| Given records |
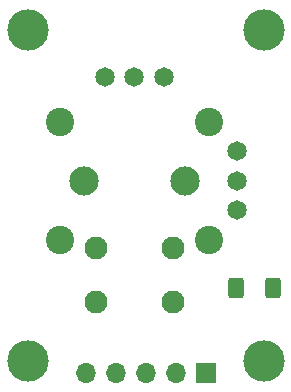
<source format=gbr>
%TF.GenerationSoftware,KiCad,Pcbnew,(6.0.1)*%
%TF.CreationDate,2022-03-21T11:35:37+08:00*%
%TF.ProjectId,Joystick_Board,4a6f7973-7469-4636-9b5f-426f6172642e,rev?*%
%TF.SameCoordinates,Original*%
%TF.FileFunction,Soldermask,Bot*%
%TF.FilePolarity,Negative*%
%FSLAX46Y46*%
G04 Gerber Fmt 4.6, Leading zero omitted, Abs format (unit mm)*
G04 Created by KiCad (PCBNEW (6.0.1)) date 2022-03-21 11:35:37*
%MOMM*%
%LPD*%
G01*
G04 APERTURE LIST*
G04 Aperture macros list*
%AMRoundRect*
0 Rectangle with rounded corners*
0 $1 Rounding radius*
0 $2 $3 $4 $5 $6 $7 $8 $9 X,Y pos of 4 corners*
0 Add a 4 corners polygon primitive as box body*
4,1,4,$2,$3,$4,$5,$6,$7,$8,$9,$2,$3,0*
0 Add four circle primitives for the rounded corners*
1,1,$1+$1,$2,$3*
1,1,$1+$1,$4,$5*
1,1,$1+$1,$6,$7*
1,1,$1+$1,$8,$9*
0 Add four rect primitives between the rounded corners*
20,1,$1+$1,$2,$3,$4,$5,0*
20,1,$1+$1,$4,$5,$6,$7,0*
20,1,$1+$1,$6,$7,$8,$9,0*
20,1,$1+$1,$8,$9,$2,$3,0*%
G04 Aperture macros list end*
%ADD10C,1.950000*%
%ADD11C,1.650000*%
%ADD12C,2.400000*%
%ADD13C,2.475000*%
%ADD14R,1.700000X1.700000*%
%ADD15O,1.700000X1.700000*%
%ADD16C,3.500000*%
%ADD17RoundRect,0.250000X-0.400000X-0.625000X0.400000X-0.625000X0.400000X0.625000X-0.400000X0.625000X0*%
G04 APERTURE END LIST*
D10*
%TO.C,S1*%
X142782000Y-94990000D03*
D11*
X154762000Y-91740000D03*
X154762000Y-89240000D03*
X154762000Y-86740000D03*
D10*
X142782000Y-99490000D03*
D11*
X148532000Y-80510000D03*
X146032000Y-80510000D03*
X143532000Y-80510000D03*
D10*
X149282000Y-94990000D03*
X149282000Y-99490000D03*
D12*
X139707000Y-94240000D03*
X139707000Y-84240000D03*
X152357000Y-94240000D03*
X152357000Y-84240000D03*
D13*
X141732000Y-89240000D03*
X150332000Y-89240000D03*
%TD*%
D14*
%TO.C,J1*%
X152075000Y-105500000D03*
D15*
X149535000Y-105500000D03*
X146995000Y-105500000D03*
X144455000Y-105500000D03*
X141915000Y-105500000D03*
%TD*%
D16*
%TO.C,*%
X157000000Y-104500000D03*
%TD*%
%TO.C,*%
X137000000Y-76500000D03*
%TD*%
%TO.C,U4*%
X137000000Y-104500000D03*
%TD*%
%TO.C,*%
X157000000Y-76500000D03*
%TD*%
D17*
%TO.C,R1*%
X154650000Y-98300000D03*
X157750000Y-98300000D03*
%TD*%
M02*

</source>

| Problem to solve |
Which lines run from the one containing "X142782000Y-94990000D03*" to the end of the entries above? Print them exactly, both ends included, and nothing else.

| Solved exercise |
X142782000Y-94990000D03*
D11*
X154762000Y-91740000D03*
X154762000Y-89240000D03*
X154762000Y-86740000D03*
D10*
X142782000Y-99490000D03*
D11*
X148532000Y-80510000D03*
X146032000Y-80510000D03*
X143532000Y-80510000D03*
D10*
X149282000Y-94990000D03*
X149282000Y-99490000D03*
D12*
X139707000Y-94240000D03*
X139707000Y-84240000D03*
X152357000Y-94240000D03*
X152357000Y-84240000D03*
D13*
X141732000Y-89240000D03*
X150332000Y-89240000D03*
%TD*%
D14*
%TO.C,J1*%
X152075000Y-105500000D03*
D15*
X149535000Y-105500000D03*
X146995000Y-105500000D03*
X144455000Y-105500000D03*
X141915000Y-105500000D03*
%TD*%
D16*
%TO.C,*%
X157000000Y-104500000D03*
%TD*%
%TO.C,*%
X137000000Y-76500000D03*
%TD*%
%TO.C,U4*%
X137000000Y-104500000D03*
%TD*%
%TO.C,*%
X157000000Y-76500000D03*
%TD*%
D17*
%TO.C,R1*%
X154650000Y-98300000D03*
X157750000Y-98300000D03*
%TD*%
M02*

</source>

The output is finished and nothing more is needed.